Start Data provided

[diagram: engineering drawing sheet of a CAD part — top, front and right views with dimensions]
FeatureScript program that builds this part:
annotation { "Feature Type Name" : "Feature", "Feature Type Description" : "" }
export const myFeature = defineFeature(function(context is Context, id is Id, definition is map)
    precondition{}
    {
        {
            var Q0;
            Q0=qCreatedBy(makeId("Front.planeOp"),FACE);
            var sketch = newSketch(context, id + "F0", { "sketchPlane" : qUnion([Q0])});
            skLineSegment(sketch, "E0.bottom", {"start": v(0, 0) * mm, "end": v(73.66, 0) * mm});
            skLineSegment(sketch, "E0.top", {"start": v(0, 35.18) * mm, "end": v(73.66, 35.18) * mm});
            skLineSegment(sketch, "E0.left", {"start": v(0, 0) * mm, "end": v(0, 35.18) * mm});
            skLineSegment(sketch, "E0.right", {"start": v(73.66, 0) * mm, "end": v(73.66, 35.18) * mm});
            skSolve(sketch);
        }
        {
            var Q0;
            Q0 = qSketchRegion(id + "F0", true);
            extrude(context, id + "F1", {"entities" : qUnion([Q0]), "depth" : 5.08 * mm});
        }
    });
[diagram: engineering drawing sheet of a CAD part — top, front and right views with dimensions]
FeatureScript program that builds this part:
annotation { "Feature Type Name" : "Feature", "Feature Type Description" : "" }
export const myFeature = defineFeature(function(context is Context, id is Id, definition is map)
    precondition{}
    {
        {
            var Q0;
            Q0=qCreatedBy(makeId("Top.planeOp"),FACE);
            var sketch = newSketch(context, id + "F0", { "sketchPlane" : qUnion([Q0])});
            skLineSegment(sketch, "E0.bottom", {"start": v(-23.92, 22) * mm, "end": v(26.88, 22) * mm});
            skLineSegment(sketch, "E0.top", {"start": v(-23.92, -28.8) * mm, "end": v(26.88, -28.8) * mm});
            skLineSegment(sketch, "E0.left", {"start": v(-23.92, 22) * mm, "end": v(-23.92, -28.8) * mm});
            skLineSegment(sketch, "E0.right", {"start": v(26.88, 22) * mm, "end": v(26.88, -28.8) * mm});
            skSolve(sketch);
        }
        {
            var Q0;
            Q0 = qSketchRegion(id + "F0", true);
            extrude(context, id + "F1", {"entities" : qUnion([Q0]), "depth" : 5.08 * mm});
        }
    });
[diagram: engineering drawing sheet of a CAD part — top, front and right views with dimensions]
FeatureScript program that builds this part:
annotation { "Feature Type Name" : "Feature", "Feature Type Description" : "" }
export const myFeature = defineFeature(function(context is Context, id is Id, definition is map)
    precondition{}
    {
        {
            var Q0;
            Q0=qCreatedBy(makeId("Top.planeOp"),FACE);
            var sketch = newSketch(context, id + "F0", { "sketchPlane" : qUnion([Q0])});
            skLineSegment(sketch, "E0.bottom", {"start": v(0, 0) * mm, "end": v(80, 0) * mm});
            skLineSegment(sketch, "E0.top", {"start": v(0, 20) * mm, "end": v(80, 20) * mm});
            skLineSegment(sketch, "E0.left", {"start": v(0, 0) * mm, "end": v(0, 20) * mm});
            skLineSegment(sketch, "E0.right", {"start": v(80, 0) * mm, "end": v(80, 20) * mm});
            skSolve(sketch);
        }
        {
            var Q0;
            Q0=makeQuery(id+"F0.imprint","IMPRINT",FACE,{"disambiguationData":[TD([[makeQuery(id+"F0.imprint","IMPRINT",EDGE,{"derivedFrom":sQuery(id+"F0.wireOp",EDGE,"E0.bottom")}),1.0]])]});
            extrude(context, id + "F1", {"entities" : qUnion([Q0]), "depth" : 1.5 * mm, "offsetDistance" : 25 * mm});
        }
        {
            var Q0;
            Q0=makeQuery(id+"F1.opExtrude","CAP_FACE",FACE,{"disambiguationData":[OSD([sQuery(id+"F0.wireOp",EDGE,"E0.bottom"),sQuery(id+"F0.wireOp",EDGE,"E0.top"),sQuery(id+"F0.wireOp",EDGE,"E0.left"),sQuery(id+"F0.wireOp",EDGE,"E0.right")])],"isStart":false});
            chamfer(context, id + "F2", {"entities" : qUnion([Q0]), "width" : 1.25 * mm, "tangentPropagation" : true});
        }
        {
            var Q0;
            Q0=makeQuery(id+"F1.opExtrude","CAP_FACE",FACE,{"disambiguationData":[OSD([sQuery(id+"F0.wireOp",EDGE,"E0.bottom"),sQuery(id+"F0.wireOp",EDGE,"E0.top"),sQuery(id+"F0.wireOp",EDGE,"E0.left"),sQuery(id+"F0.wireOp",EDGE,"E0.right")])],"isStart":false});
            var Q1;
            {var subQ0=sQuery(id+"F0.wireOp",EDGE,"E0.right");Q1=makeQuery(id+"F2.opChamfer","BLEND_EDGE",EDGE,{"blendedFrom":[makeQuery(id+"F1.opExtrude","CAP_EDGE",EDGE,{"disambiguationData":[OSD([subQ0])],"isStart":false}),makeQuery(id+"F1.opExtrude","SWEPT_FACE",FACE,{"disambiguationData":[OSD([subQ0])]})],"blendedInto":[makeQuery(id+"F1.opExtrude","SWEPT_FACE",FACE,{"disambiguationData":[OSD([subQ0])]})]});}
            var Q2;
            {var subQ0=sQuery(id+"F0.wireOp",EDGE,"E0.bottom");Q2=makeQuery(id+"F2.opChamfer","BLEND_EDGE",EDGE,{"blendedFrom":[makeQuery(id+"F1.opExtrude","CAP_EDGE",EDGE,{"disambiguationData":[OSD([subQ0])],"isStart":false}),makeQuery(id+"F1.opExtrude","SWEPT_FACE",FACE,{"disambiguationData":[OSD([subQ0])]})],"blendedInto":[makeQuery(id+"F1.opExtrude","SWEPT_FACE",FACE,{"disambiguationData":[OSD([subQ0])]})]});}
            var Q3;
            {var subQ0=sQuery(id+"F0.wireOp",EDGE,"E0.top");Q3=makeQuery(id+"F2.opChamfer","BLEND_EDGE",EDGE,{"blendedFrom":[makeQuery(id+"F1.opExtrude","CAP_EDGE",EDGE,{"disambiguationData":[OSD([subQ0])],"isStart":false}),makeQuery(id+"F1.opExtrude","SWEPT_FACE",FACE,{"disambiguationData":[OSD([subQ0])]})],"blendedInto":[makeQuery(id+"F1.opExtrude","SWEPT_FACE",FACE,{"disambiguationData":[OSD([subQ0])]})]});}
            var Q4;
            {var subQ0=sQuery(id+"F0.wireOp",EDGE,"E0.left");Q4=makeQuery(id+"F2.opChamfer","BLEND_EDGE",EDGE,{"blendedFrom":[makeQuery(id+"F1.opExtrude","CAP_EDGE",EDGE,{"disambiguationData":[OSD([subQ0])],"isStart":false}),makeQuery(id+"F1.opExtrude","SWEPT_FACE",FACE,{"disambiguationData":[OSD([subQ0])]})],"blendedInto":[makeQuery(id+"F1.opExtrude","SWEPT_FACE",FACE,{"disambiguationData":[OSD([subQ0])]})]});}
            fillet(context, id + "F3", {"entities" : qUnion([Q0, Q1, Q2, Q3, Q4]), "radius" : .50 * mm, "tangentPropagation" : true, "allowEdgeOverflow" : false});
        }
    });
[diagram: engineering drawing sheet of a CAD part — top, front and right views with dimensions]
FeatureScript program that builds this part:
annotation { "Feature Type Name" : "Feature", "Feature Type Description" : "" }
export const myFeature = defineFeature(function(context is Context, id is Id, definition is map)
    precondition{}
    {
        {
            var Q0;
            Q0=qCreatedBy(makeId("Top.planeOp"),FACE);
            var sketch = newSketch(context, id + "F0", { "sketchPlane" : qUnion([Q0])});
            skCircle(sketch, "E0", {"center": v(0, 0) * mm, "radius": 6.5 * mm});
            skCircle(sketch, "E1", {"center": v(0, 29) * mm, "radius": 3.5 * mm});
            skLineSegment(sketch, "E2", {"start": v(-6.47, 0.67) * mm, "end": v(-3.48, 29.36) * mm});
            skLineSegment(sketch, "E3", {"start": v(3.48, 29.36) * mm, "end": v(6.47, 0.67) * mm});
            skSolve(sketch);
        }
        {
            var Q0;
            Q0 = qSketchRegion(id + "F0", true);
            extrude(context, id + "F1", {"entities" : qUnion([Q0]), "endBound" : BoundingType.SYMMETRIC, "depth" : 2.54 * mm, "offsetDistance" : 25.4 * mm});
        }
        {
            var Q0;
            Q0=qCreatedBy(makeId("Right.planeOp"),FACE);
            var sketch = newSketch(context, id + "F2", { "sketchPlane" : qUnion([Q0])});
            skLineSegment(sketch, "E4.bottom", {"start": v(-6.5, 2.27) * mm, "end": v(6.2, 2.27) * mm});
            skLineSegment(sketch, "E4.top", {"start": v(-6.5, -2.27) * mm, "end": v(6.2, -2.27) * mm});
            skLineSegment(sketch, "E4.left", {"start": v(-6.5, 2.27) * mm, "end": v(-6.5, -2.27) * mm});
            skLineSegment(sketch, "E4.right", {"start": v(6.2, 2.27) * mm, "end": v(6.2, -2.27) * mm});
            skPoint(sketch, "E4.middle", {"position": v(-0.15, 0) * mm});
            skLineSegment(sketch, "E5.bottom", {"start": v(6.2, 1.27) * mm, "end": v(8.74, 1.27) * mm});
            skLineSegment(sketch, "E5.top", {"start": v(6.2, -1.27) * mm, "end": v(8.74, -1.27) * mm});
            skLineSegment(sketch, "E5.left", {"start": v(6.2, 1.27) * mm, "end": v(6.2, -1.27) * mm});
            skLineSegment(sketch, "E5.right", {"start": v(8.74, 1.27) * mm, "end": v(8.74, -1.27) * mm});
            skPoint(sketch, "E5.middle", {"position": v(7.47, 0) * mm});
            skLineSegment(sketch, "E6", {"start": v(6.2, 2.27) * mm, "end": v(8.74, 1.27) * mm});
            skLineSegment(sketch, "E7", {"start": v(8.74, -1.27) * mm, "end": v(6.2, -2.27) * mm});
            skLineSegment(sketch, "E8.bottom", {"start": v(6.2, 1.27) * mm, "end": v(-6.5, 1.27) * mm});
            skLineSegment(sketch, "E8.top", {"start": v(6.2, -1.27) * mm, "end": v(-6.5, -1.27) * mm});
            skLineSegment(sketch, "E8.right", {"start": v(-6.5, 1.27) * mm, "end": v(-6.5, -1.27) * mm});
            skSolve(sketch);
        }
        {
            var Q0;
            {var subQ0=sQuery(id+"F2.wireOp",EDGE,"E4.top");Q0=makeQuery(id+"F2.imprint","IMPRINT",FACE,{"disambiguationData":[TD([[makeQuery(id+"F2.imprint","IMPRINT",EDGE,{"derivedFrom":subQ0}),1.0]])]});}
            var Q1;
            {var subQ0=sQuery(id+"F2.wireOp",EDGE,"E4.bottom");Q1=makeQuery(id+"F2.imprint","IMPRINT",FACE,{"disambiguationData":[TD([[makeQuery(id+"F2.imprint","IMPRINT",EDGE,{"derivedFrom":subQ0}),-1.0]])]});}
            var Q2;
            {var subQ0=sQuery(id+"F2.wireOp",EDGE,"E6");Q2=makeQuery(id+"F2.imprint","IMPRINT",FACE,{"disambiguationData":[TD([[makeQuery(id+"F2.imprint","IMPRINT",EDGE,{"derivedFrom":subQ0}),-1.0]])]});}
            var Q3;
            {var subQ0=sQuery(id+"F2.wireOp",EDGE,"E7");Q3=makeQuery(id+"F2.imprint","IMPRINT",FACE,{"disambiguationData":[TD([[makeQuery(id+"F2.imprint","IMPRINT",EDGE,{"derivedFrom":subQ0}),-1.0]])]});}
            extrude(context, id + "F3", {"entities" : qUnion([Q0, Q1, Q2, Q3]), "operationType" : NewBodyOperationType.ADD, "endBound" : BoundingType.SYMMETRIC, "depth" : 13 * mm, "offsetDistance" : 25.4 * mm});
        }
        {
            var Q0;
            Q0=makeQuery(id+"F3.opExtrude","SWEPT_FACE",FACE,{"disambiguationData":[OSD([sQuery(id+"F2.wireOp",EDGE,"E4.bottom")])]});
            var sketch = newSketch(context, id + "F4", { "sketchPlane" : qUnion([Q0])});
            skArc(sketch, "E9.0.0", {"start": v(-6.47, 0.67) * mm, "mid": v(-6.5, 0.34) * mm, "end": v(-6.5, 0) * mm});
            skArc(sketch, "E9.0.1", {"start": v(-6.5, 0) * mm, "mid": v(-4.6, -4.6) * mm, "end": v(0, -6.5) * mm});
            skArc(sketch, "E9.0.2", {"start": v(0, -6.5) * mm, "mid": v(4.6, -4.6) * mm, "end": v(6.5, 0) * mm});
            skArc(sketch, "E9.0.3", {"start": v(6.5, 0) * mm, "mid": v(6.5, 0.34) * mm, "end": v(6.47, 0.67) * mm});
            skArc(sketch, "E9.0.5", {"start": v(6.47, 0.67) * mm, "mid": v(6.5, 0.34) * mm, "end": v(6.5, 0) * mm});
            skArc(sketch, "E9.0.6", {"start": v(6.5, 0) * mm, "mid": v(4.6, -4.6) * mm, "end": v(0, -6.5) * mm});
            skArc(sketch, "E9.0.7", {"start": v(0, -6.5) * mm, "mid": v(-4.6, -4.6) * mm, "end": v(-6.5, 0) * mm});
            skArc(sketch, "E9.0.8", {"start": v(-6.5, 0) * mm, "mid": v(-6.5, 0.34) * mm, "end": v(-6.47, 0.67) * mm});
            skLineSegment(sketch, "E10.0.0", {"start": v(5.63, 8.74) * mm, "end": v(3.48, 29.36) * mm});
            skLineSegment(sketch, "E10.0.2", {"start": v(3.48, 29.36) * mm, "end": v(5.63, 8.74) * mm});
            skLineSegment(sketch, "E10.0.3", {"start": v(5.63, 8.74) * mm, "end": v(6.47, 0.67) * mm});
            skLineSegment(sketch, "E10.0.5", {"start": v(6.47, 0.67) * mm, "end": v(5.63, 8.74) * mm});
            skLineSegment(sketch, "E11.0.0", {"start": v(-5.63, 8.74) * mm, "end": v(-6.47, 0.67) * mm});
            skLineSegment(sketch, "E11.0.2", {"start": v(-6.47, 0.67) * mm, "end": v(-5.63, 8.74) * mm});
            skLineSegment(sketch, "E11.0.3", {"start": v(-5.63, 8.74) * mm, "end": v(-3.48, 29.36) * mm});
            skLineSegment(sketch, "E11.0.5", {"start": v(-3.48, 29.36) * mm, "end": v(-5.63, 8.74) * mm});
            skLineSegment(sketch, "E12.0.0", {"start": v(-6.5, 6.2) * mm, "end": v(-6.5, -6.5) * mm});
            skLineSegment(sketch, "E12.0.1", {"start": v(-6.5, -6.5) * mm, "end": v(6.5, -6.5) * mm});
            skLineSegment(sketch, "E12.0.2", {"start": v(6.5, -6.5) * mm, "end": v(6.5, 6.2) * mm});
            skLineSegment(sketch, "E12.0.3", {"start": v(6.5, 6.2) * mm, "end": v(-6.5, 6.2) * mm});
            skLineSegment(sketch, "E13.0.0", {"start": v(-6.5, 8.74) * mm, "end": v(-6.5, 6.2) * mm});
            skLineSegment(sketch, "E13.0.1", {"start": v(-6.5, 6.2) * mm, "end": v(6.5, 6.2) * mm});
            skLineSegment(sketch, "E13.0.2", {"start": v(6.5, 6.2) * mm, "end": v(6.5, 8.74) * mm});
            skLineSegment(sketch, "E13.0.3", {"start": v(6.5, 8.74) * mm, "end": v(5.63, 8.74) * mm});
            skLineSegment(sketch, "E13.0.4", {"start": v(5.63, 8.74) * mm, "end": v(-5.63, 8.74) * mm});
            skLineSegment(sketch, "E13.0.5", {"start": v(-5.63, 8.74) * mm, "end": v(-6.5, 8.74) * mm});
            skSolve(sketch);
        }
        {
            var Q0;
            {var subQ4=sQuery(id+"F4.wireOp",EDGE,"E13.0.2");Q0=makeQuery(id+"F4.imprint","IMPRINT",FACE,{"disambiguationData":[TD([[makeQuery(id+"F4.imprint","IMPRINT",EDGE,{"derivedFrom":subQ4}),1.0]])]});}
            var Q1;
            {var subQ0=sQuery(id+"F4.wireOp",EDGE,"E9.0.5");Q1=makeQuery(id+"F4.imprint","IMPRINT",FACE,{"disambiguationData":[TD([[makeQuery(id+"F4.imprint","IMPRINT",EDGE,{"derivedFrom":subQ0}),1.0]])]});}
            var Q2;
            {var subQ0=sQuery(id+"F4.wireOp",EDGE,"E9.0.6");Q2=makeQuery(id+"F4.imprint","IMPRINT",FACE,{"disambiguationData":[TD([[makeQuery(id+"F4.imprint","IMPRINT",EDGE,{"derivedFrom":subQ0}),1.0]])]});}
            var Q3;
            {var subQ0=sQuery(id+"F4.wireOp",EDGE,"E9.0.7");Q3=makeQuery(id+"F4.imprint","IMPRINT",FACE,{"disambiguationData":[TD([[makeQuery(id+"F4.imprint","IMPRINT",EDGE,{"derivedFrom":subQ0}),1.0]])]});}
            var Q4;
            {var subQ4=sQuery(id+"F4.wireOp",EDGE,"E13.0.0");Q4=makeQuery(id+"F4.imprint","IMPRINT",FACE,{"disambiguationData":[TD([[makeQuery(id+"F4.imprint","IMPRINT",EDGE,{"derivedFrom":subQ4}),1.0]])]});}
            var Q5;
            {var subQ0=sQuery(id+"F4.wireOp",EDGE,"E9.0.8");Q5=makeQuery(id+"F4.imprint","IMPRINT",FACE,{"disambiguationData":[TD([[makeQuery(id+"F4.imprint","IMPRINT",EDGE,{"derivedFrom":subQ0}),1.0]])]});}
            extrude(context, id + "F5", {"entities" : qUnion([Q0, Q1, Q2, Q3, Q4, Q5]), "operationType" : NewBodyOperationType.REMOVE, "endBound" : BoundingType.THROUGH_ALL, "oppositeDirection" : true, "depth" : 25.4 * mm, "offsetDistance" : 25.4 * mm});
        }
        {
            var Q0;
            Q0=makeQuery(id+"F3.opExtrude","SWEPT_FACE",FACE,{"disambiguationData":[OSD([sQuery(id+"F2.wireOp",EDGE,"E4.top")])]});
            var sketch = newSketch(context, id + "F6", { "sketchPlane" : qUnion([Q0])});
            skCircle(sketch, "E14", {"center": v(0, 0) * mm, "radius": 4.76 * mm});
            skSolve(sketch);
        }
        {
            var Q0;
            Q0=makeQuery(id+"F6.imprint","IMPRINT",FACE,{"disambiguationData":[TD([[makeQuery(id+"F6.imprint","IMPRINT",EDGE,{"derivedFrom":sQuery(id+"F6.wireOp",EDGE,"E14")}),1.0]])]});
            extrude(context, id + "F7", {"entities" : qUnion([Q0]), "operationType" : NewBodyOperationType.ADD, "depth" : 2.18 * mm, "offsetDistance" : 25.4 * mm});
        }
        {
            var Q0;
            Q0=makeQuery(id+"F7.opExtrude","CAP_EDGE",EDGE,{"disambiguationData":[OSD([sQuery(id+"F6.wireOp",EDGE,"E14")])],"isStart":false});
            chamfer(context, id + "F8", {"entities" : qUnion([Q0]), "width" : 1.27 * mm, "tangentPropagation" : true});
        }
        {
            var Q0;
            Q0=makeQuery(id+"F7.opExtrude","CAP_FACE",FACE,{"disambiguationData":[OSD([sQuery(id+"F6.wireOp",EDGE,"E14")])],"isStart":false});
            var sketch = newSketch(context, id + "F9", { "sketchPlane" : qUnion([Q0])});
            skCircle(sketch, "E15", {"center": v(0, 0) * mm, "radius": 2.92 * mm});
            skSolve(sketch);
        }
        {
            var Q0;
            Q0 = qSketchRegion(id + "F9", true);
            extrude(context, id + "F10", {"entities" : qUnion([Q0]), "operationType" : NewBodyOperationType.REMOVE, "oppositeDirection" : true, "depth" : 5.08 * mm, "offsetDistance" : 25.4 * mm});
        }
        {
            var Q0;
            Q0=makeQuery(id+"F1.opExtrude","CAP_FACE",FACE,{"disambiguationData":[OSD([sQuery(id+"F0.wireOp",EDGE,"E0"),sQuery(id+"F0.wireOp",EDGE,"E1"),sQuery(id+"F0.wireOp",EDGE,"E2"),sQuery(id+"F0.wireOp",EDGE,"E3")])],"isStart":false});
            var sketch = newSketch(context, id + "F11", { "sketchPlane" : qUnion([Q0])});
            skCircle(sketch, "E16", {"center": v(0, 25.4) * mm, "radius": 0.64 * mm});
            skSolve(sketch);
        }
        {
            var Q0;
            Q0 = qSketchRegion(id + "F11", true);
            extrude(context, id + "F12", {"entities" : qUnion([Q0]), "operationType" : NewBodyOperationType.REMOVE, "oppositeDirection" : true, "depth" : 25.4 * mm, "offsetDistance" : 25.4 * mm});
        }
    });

End Data provided

◆ Objective: Filter the rows above and copy out every line that contains the string "radius", treating uppercase and lowercase as different.

◆ Answer for this exercise:
            fillet(context, id + "F3", {"entities" : qUnion([Q0, Q1, Q2, Q3, Q4]), "radius" : .50 * mm, "tangentPropagation" : true, "allowEdgeOverflow" : false});
            skCircle(sketch, "E0", {"center": v(0, 0) * mm, "radius": 6.5 * mm});
            skCircle(sketch, "E1", {"center": v(0, 29) * mm, "radius": 3.5 * mm});
            skCircle(sketch, "E14", {"center": v(0, 0) * mm, "radius": 4.76 * mm});
            skCircle(sketch, "E15", {"center": v(0, 0) * mm, "radius": 2.92 * mm});
            skCircle(sketch, "E16", {"center": v(0, 25.4) * mm, "radius": 0.64 * mm});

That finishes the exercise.